After affecting the largest urban centres and metro cities the most in its initial months, the virus has picked up in smaller towns and rural areas now. Among the 169 districts with at least 5,000 confirmed cases so far, the biggest percentage spikes over the last seven days were reported by Jammu district (74%) in Jammu and Kashmir, Raipur (47%) in Chhattisgarh, and Sangli (45%) in Maharashtra, data compiled by howindialives.com showed.

This is a matter of worry because most parts of rural India, particularly in poorer states, do not match the cities in their healthcare systems.

Right since the beginning of the pandemic, data has shown that states’ testing strategies can influence the numbers they report. Among the top 10 states, Telangana and Andhra Pradesh have conducted the most tests per million population over the last fortnight, and Chhattisgarh and Uttar Pradesh the fewest, data from covid19india.org showed.
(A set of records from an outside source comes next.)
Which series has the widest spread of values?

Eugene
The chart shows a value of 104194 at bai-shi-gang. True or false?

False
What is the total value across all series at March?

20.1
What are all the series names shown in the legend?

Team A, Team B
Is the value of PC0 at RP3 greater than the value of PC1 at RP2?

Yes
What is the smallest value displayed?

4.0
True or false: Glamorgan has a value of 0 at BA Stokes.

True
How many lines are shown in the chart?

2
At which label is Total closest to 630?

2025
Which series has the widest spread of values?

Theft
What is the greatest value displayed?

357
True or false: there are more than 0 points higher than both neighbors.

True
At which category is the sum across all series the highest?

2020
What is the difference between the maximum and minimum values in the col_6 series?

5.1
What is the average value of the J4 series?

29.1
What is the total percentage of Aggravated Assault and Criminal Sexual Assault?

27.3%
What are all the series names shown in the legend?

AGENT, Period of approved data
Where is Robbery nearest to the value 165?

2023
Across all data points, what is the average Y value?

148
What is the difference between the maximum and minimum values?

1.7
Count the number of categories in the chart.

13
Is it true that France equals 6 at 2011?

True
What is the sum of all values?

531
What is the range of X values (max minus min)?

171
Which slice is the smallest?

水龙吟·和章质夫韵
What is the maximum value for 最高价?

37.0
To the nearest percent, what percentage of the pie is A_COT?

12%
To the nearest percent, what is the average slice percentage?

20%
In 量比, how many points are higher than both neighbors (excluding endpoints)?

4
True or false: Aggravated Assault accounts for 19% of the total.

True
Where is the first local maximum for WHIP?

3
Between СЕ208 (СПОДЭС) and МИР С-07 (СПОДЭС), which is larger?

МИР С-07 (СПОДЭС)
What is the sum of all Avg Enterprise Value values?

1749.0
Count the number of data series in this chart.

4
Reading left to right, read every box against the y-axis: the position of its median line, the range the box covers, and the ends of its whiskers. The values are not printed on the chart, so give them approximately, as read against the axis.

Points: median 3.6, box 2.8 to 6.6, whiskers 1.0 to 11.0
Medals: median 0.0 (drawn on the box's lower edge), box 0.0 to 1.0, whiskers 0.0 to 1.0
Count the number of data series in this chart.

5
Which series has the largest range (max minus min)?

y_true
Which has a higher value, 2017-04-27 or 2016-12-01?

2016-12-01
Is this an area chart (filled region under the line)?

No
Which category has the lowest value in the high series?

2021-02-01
India’s share in the cumulative death count is 8% but it has been rising steadily. In just the last seven days, the country accounted for 19% of over 40,000 deaths recorded globally, higher than both the US and Brazil. Worryingly, the trajectory of deaths is still rising fast. It could worsen further, given the recent spike in cases across India.

Globally, the coronavirus case count has crossed 27.8 million, including over 903,000 deaths and nearly 18.8 million recoveries (67%), data from Johns Hopkins University showed.